(Provided entries begins)
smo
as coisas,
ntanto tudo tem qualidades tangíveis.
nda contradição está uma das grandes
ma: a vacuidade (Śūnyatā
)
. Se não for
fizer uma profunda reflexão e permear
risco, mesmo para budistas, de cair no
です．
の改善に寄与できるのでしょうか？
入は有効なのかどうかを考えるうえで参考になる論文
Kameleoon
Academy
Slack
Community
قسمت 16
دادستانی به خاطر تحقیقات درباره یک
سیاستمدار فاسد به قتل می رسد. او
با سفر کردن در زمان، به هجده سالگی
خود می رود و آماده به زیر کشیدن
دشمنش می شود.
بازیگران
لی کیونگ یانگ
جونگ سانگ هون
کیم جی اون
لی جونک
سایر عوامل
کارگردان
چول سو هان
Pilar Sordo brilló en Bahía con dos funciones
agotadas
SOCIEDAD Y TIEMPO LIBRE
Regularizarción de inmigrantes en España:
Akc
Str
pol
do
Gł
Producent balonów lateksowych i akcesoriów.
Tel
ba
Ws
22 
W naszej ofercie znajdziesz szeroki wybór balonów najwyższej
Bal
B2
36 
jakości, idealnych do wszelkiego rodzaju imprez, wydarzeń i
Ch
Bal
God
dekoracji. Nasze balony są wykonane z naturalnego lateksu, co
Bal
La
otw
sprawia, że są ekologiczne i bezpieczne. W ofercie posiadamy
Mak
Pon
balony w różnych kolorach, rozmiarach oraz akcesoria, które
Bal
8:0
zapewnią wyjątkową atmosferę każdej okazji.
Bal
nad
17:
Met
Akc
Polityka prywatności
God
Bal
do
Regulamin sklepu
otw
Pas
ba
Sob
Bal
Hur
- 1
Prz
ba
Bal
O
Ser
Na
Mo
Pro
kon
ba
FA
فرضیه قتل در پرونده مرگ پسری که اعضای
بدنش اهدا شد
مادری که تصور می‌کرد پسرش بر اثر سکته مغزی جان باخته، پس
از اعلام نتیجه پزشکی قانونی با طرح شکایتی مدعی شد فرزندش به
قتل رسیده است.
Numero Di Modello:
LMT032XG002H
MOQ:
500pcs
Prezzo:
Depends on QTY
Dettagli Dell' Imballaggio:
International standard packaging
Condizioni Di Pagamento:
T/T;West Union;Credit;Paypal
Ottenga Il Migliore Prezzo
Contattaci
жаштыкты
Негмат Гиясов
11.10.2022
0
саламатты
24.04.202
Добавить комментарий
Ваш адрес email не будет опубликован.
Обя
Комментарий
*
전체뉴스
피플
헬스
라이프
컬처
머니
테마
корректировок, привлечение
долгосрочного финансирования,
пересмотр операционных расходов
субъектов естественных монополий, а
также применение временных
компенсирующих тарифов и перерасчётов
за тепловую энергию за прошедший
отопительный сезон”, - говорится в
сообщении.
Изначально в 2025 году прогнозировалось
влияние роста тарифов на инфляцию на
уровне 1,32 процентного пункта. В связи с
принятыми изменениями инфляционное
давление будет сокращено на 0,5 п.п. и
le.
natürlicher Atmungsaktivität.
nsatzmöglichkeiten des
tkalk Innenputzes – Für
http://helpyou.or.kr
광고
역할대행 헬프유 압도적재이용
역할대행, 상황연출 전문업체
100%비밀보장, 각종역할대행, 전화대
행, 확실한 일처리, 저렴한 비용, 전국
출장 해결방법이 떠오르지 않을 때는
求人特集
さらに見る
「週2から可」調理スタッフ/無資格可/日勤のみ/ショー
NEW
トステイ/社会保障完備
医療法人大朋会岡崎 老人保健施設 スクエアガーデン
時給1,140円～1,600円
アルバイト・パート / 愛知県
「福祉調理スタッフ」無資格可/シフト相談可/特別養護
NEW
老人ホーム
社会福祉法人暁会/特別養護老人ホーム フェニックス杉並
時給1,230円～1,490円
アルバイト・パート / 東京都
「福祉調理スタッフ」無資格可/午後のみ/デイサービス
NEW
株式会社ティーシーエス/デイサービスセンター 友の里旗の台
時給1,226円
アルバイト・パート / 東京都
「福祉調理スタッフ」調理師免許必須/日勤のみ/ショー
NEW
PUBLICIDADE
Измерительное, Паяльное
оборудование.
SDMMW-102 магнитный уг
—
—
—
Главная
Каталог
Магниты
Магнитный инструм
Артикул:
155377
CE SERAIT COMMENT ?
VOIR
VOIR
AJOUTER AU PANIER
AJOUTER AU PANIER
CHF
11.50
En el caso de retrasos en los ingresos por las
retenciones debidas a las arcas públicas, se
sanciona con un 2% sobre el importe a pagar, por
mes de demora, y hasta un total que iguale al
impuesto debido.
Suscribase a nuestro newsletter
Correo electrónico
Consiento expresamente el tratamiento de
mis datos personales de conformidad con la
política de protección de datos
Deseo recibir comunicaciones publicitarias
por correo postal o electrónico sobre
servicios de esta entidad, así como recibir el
(Provided entries ends)
■ **Aim of the task**:
In these entries, please give the number of lines holding the string "будет" and nothing more.

■ **Exercise result**:
2